GIORDANIA:
lungo le vie dell’Antico
Testamento
(13 maggio 2008 / 27 maggio 2008 )
La
decisione di rinunciare al secondo viaggio in Cina viene presa dal gruppo con
molta sofferenza e qualche nervosismo però alla fine prevale, per diversi
motivi, la scelta di abbandonare l’avventura per “la via della seta”.

Il destino vuole, ma lo scopriamo solo a posteriori, di aver deciso per la scelta giusta poiché
scansiamo gli effetti catastrofici di un terremoto che, con forza 7,8 gradi
Richter, si scatena nel Sichuan, epicentro la capitale Chengdu, proprio il giorno prima della nostra partenza
per
Si parte il 13 maggio e si tornerà il 27 dello stesso mese
con estensione verso il mare egiziano di
Sharm el Sheikh.
La penisola del Sinai con Sharm el Sheikh
Il viaggio comincia, effettivamente, dall’aeroporto “ Orio
al Serio” di Bergamo e lo scalo previsto sarà Aqaba, città a sud della
Giordania sulla riva nord-est del Mar Rosso.
La vacanza è già predefinita dall’operatore turistico del
quale ci avvaliamo e non è paragonabile al tour “alla carta” cinese dell’anno
precedente scelto su misura e in modo collettivo dal gruppo. Il bus sarà il
mezzo di trasferimento per eccellenza visto che le percorrenze non supereranno
i quattrocento chilometri giornalieri.
Per timore del traffico sulla A4 ( VE/MI ) partiamo di
buon mattino. Il viaggio procede con molta tranquillità tanto che arriviamo
all’aeroporto con largo anticipo sull’imbarco. A mezzogiorno decolliamo e dopo
quattro ore di volo atterriamo all’aeroporto KING HUSSEIN INTERNATIONAL di
Aqaba.
Scendendo dall’aereo il contrasto con la temperatura
esterna è notevole. Già in piedi sulla scaletta la sensazione che si prova è
quella di essere travolti da un potente soffio di aria caldissima. Il contatto
con il clima giordano è quasi irreale e si ha la percezione di essere finiti
all’interno di un enorme asciugacapelli.

#### [Estratto dei record]
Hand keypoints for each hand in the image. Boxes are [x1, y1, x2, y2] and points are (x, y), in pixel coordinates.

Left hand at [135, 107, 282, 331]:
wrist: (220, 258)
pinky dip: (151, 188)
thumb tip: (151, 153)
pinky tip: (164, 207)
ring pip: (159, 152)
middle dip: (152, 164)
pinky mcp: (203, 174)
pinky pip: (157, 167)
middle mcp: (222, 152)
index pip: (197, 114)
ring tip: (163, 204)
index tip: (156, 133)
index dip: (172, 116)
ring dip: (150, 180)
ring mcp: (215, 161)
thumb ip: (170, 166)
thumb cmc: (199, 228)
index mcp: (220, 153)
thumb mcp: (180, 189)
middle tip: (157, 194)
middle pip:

--

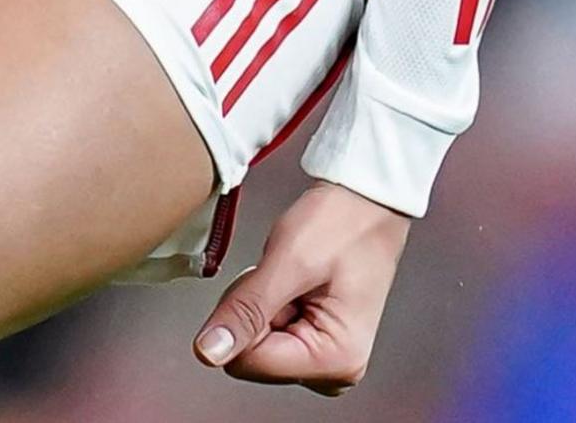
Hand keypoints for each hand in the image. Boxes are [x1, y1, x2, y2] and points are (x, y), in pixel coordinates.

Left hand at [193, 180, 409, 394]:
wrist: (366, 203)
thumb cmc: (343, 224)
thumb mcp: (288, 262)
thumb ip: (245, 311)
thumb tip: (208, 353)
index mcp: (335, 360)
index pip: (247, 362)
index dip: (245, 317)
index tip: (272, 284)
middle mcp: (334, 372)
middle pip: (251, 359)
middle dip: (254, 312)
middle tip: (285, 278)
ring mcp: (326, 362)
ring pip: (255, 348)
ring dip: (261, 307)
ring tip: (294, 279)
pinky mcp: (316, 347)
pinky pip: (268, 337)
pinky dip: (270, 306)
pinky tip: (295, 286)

#### [Consegna]
Elenca tutte le quantità espresse con un'unità di misura che compaiono nel racconto del viaggio in Giordania, nella forma in cui le riporta il testo.

#### [Risposta]
- 7,8 gradi Richter
- quattrocento chilometri giornalieri
- quattro ore di volo